The Battle Lines Are Drawn at Royal Portrush
Forget the Claret Jug for a second—The Open at Royal Portrush is shaping up to be the ultimate showdown in golf’s ongoing civil war.
With 19 LIV Golf players qualifying for the 2025 Open Championship—up from 14 at the U.S. Open and just 12 at Augusta—the LIV camp is arriving with both numbers and noise. Among them? Major winners. Fan favourites. Firebrands. And a fair bit of drama.
This isn’t just another major. It’s a proving ground. A stage. And, if things go sideways, a battleground.
LIV’s Contenders Have Come to Win
Let’s be clear: LIV’s players aren’t just here to make up the numbers.

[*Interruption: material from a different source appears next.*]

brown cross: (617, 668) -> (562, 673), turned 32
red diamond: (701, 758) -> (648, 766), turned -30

- Bryson DeChambeau, who conquered Pinehurst to win the 2024 U.S. Open, might have called Royal Portrush “diabolical” after missing the cut in 2019—but he’s still among the betting favourites.
- Jon Rahm, currently at +1000, has the game and grit to thrive in the windswept chaos of links golf. He’s LIV’s ace in the hole.

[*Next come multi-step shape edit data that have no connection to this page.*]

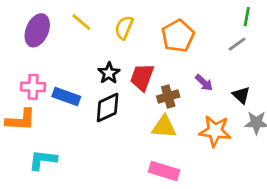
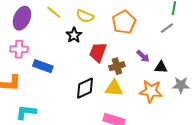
yellow semicircle: (124, 28) -> (85, 16), turned -90
black star: (109, 73) -> (74, 35), moved
pink cross: (33, 87) -> (19, 49), moved
black triangle: (241, 95) -> (161, 67), moved, turned -40
black diamond: (108, 108) -> (85, 88), moved

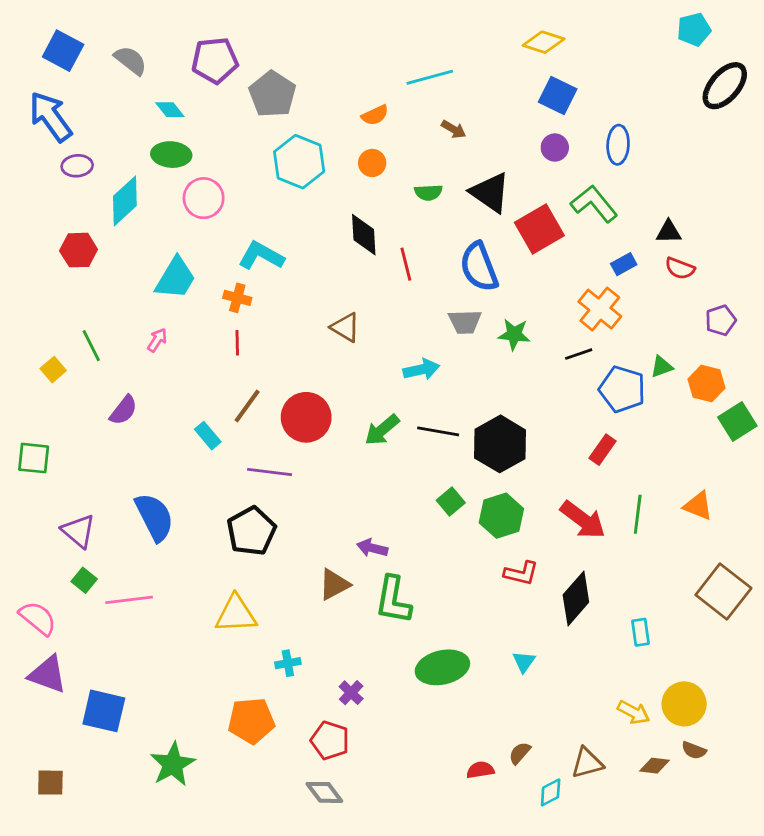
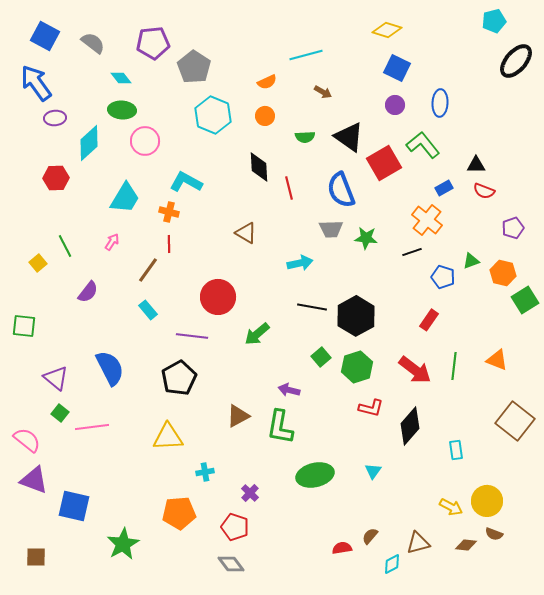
blue pentagon: (622, 389) -> (443, 277), size x0.7
brown line: (247, 406) -> (148, 270), moved
green arrow: (382, 430) -> (257, 334), moved
purple arrow: (372, 548) -> (289, 390), moved

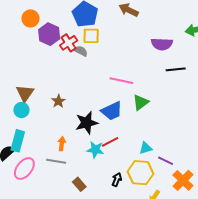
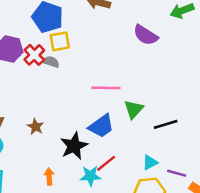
purple semicircle: (162, 44) -> (146, 35), turned 40
black line: (176, 69) -> (166, 124), moved

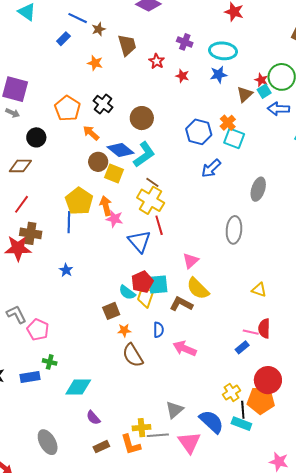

- Brooks Koepka, after a shaky season, showed signs of life at the U.S. Open with a T12 finish. Let’s not forget—he was T4 here in 2019.

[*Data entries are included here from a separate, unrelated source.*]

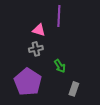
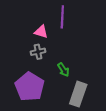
gray rectangle: (74, 89) -> (78, 94), size x1.6

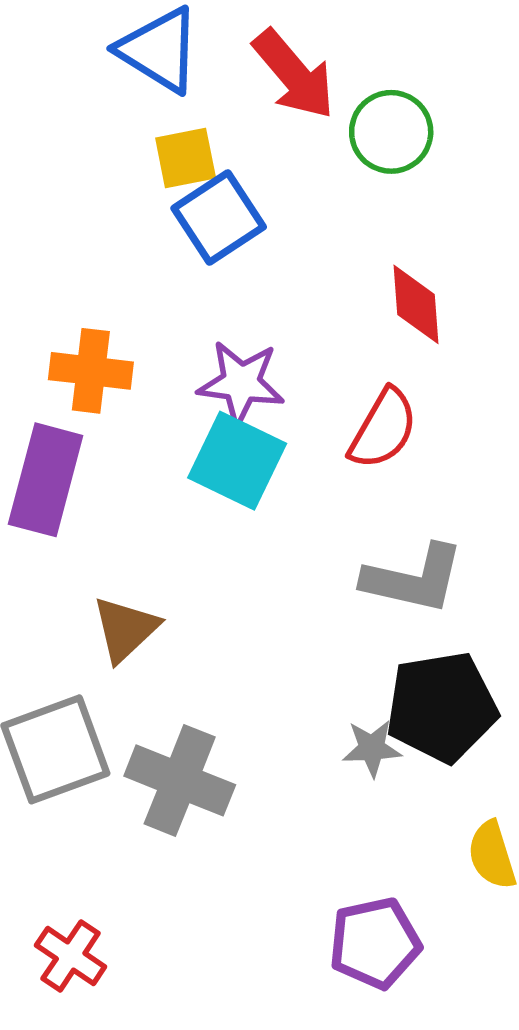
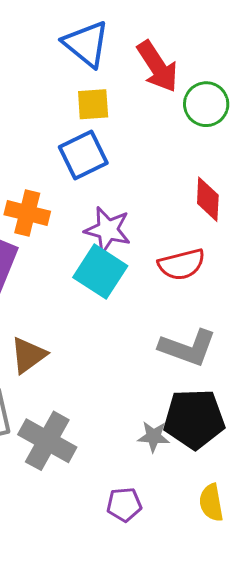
blue square: (219, 218) -> (83, 155), moved
red semicircle: (383, 429) -> (182, 264), turned 39
purple pentagon: (375, 943) -> (124, 505), moved, size x0.7

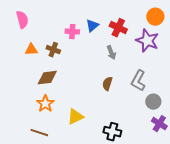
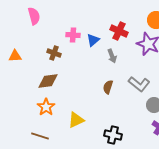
pink semicircle: (22, 20) -> (34, 16), moved
blue triangle: (92, 26) -> (93, 40), moved
orange triangle: (31, 50) -> (15, 56), moved
gray L-shape: (138, 81) -> (139, 84), turned -80

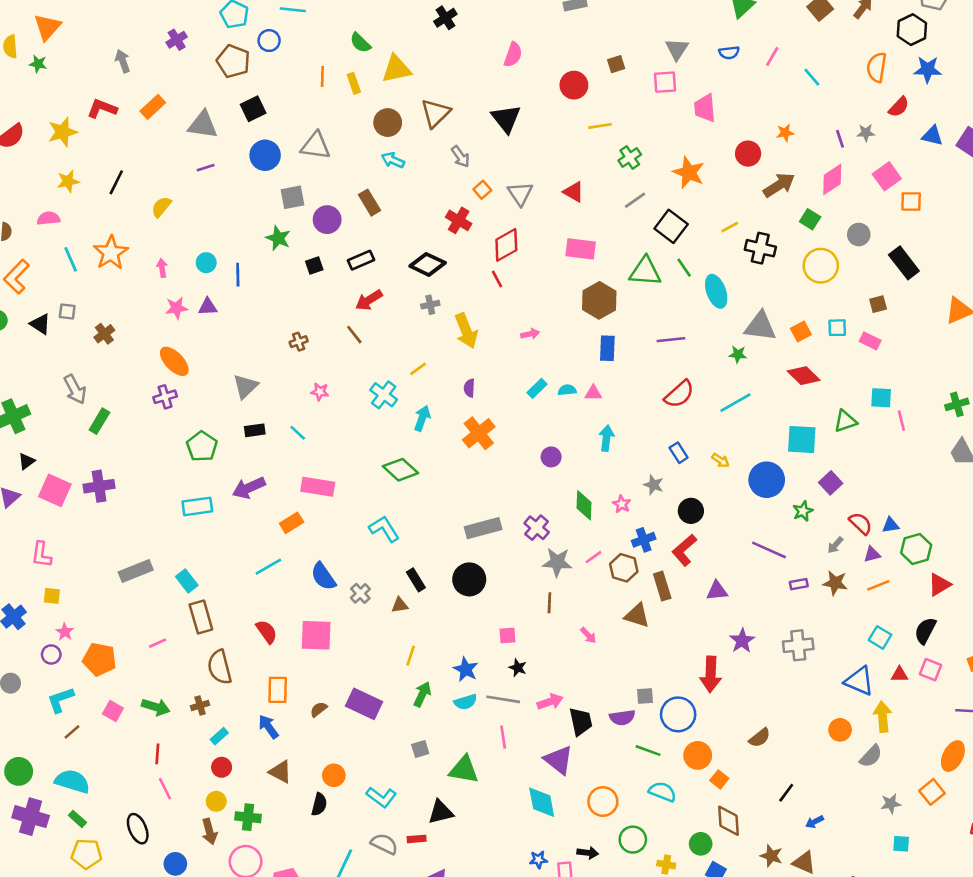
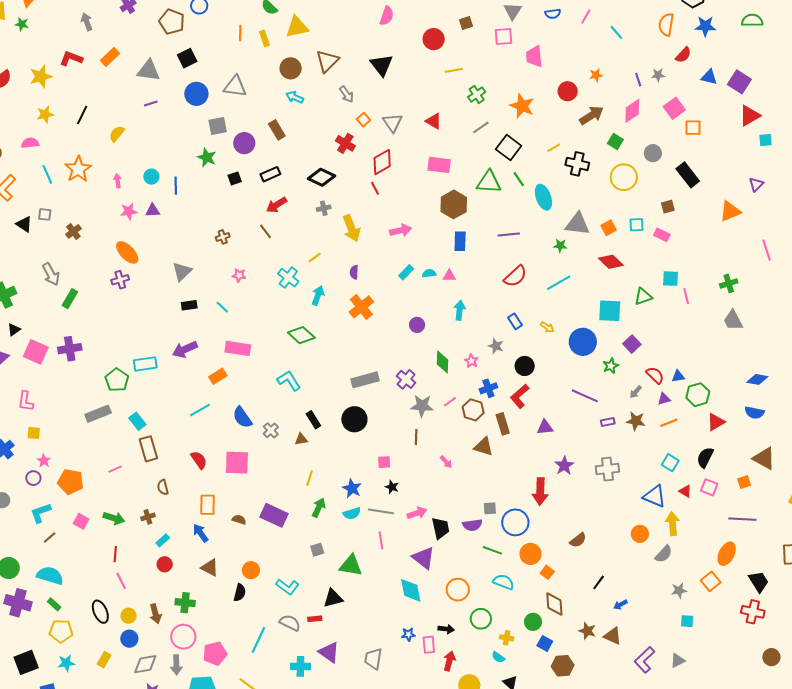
pink arrow: (530, 334) -> (401, 230), size x1.5
green pentagon: (202, 446) -> (117, 380), moved
brown semicircle: (220, 667) -> (163, 487), size x0.6
red triangle: (899, 674) -> (685, 491), turned 32
brown semicircle: (319, 709) -> (239, 520), turned 56
yellow circle: (216, 801) -> (129, 616), moved

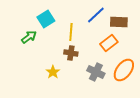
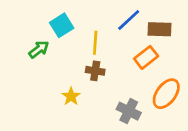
gray cross: (96, 72) -> (129, 111), moved

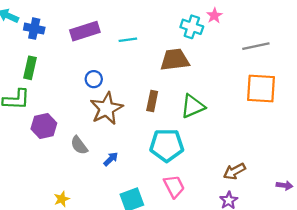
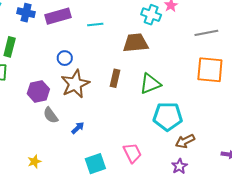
blue cross: (34, 29) -> (26, 13), moved
purple hexagon: (44, 126) -> (38, 91), moved
cyan pentagon: (167, 145) -> (168, 116), moved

Add to that the comeback stories: Sergio Garcia returning to The Open for the first time since 2022 and Lee Westwood, age 52, qualifying with a bit of vintage magic.
The PGA Tour’s elite? They’re on notice.
Verbal Jabs Off the Tee

While the players prep their games, the talking heads are out in full swing.
Lucas Glover dropped the mic with his blunt stance:
“I don’t want them here.”
Translation? The wounds haven’t healed. Not even close.
Glover’s not alone. A wave of PGA Tour loyalists still sees LIV defectors as sellouts who chose the “easy” path. Meanwhile, NBC’s Sam Flood called LIV “a total sideshow.” Even with LIV’s viewership climbing (484K in Miami), it’s dwarfed by the PGA’s 1.7 million.
That sound you hear? It’s the drip of gasoline on a fire that refuses to die.
Fans Can’t Agree Either
Social media paints a divided picture.
Some fans are buzzing to see Westy back at The Open, hailing it as a proper throwback. Others? They’re sharpening their memes, predicting LIV implosions and early exits.
Then there’s the Thomas Pieters incident—confronting a heckling fan in Dallas. It highlights what LIV events have become: part golf, part spectacle, part conflict.
And still, the viewing numbers lag. Even with Fox Sports backing LIV in 2025, the mainstream has yet to truly tune in.
A Merger? Not Likely
That peace deal everyone hoped for? It’s basically dead.
New PGA Tour CEO Brian Rolapp confirmed what many suspected—talks are at a standstill. LIV boss Scott O’Neil isn’t even interested, brushing off merger talk and hinting at a future where LIV walks its own path.
With both tours finalizing separate 2026 schedules, the window for unity is closing fast. Add in the DOJ’s oversight, Trump’s bluster, and a stack of financial and structural demands… and you’ve got a blueprint for stalemate.
Portrush: Golf’s Pressure Cooker

All of this comes to a head on one of golf’s toughest tests—Royal Portrush.
Unpredictable winds. Ruthless rough. Unforgiving bounces. The perfect place for storylines to explode.
Will we see LIV and PGA Tour stars grouped together? The R&A hasn’t said. But if the pairings mix factions, expect fireworks—and plenty of passive-aggressive eye rolls.
There’s also the local factor. Irish fans might not share the same animosity as American crowds. Players like Garcia and Westwood could get a warmer reception on this side of the Atlantic.
Why This Open Matters More Than Most
This isn’t just another major—it’s a litmus test.
A LIV winner could validate the tour’s competitive credibility on golf’s most historic stage. A PGA Tour victory would reinforce the status quo and deepen LIV’s outsider status.
But maybe, just maybe, this Open reminds us of something bigger:
What the game could be if the best players actually played each other more than four times a year.
Because if this is as good as it gets—if the civil war drags on through 2027 and beyond—then this championship isn’t just about a trophy.
It’s a warning.
A reminder of how much the game loses when the fighting never stops.